What Did He See?

In John 20:19-29, Jesus appeared to His disciples for the first time after His crucifixion and resurrection as they were gathered together.  He showed them the wounds in His hands and side, and His disciples rejoiced at the sight of their Lord.  However, Thomas was not in attendance when Jesus came to the disciples.  When the others told Thomas that which they had witnessed, he declared that unless he saw the same evidence, he would not believe.

 

Eight days later, Jesus appeared again to His disciples, and Thomas was with them.  Jesus presented himself to Thomas, showing him the wounds which He had shown to the other disciples.  Thomas responded by exclaiming, "My Lord and my God!"

 

What did Thomas see? What caused his doubts to disappear?

 

1. Thomas saw the mangled, wounded body of Jesus.  He saw a man that had suffered an unbearable punishment and torture at the hands of the Romans.  Jesus had been beaten, scourged, crowned with thorns, exhausted, dehydrated, and crucified.  Thomas knew that a man could not survive the things which Jesus had suffered, yet he beheld the living, breathing, body of Jesus before him.  He saw a man whom had known to be dead.  That is why Thomas had not believed when the other disciples had told him that Jesus was alive.  However, when Thomas saw Jesus alive with his own eyes, he believed.

 

 2. Thomas saw the one who had taught him the word of God and who had performed many miracles before his eyes.  He saw the one whom he and others had followed faithfully.  He saw the one for whom he had at one time been prepared to die (John 11:16).  Thomas had known that this was no ordinary man, but he never understood until this point who this man really was.  Perhaps he now understood why Jesus had once said to him, "I am the way, and the truth, and the life; no one comes to the Father, but through Me" (John 14:6) .

 

3. Thomas saw the one through whom all things were created.  John said of Jesus, "All things came into being by Him, and apart from Him nothing came into being that has come into being" (John 1:3).  The writer of Hebrews said that it was Jesus, the Son, "through whom also He (the Father) made the world" (Heb. 1:2).  Thomas beheld the great Creator of the world who had died for the benefit of His creation.

 

4. Thomas declared what he saw, and we know this by his own testimony.  He said, "My Lord and my God!"  The eyes of Thomas looked upon God, the Son.

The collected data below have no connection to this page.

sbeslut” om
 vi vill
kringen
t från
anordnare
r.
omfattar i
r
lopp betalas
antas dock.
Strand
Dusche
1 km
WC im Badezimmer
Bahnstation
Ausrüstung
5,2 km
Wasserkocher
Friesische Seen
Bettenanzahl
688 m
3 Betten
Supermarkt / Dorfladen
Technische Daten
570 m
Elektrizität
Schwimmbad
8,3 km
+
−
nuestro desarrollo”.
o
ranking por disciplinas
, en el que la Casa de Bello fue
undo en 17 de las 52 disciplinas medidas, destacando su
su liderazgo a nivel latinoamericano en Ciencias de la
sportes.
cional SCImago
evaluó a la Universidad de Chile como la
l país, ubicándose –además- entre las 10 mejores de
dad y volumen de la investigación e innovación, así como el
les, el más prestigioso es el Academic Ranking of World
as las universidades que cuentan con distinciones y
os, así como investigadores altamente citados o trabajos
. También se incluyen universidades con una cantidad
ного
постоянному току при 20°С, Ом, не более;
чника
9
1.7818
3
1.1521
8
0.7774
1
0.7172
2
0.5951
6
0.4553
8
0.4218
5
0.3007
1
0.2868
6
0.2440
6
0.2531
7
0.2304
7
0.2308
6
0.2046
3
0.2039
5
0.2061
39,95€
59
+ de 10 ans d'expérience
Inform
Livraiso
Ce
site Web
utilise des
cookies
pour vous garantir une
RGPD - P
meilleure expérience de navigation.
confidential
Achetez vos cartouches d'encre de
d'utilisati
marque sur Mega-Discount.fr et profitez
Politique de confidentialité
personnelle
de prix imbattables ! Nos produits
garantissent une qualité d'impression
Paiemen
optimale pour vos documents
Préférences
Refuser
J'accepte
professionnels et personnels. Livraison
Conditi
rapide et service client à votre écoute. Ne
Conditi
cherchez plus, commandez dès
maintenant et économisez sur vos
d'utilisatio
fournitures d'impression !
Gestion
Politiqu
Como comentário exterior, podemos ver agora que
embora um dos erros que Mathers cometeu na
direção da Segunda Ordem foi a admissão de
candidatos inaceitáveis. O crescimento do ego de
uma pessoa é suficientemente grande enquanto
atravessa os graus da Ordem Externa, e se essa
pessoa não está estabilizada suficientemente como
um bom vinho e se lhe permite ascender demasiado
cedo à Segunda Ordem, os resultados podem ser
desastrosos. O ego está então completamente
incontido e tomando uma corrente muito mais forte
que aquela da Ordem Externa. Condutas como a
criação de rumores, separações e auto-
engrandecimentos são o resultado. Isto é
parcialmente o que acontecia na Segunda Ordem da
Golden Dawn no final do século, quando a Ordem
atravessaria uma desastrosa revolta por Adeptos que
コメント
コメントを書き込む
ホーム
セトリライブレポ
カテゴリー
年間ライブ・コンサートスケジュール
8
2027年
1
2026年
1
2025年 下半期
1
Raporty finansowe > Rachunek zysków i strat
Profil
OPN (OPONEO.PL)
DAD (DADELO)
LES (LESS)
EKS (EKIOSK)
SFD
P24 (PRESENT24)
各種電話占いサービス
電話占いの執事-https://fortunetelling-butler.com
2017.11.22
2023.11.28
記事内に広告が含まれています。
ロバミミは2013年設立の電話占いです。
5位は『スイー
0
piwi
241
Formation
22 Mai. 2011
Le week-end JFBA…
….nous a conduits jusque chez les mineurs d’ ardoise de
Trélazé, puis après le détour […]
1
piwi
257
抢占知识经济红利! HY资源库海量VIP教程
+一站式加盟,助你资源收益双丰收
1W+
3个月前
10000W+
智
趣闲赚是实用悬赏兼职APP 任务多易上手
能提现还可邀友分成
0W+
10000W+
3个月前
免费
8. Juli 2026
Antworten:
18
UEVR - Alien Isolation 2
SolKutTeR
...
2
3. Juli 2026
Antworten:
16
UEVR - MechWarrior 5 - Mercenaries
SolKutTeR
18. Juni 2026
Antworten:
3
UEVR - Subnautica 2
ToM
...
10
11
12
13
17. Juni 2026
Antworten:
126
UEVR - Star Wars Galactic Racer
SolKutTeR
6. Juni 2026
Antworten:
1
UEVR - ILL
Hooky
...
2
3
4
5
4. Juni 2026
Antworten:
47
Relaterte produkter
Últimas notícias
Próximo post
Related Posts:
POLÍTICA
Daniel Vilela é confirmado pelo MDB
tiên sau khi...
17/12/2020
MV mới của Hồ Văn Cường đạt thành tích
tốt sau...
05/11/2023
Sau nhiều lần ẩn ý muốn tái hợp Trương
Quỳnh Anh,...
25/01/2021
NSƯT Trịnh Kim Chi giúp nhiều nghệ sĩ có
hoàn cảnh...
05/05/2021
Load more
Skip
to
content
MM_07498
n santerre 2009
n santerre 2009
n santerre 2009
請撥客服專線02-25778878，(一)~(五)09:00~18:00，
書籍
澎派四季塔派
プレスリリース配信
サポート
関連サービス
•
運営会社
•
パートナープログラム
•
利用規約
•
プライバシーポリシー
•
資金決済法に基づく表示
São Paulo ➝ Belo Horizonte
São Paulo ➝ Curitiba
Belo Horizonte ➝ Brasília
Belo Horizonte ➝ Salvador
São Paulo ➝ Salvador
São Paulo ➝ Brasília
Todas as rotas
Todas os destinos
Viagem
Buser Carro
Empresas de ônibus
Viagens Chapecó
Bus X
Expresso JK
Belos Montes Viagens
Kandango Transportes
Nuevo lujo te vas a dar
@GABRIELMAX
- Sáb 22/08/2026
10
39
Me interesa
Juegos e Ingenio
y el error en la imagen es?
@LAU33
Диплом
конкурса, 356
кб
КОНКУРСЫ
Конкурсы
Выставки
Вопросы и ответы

Jesus is "the image of the invisible God" (Col. 1:15) and "the radiance of His glory and the exact representation of His nature" (Heb. 1:3)  Thomas knew that only God could do the things which he had witnessed in Jesus.

 

We cannot see the things which Thomas saw with his physical eyes.  However, Jesus responded to Thomas' statement of belief, "Blessed are they who did not see, and yet believed" (John 20:29).  We see Jesus through the eye of faith.  By the testimony of many like Thomas, we believe that Jesus died, was raised, and ascended to the Father.  We see His wounded body nailed to the cross of Calvary when we study the Bible, when we partake of the Lord's Supper, and when we pray.  We see Him in the lives of faithful Christians.

 

Have you seen Jesus lately?  Have you imagined seeing our wounded Lord through the eyes of Thomas?  Think about it!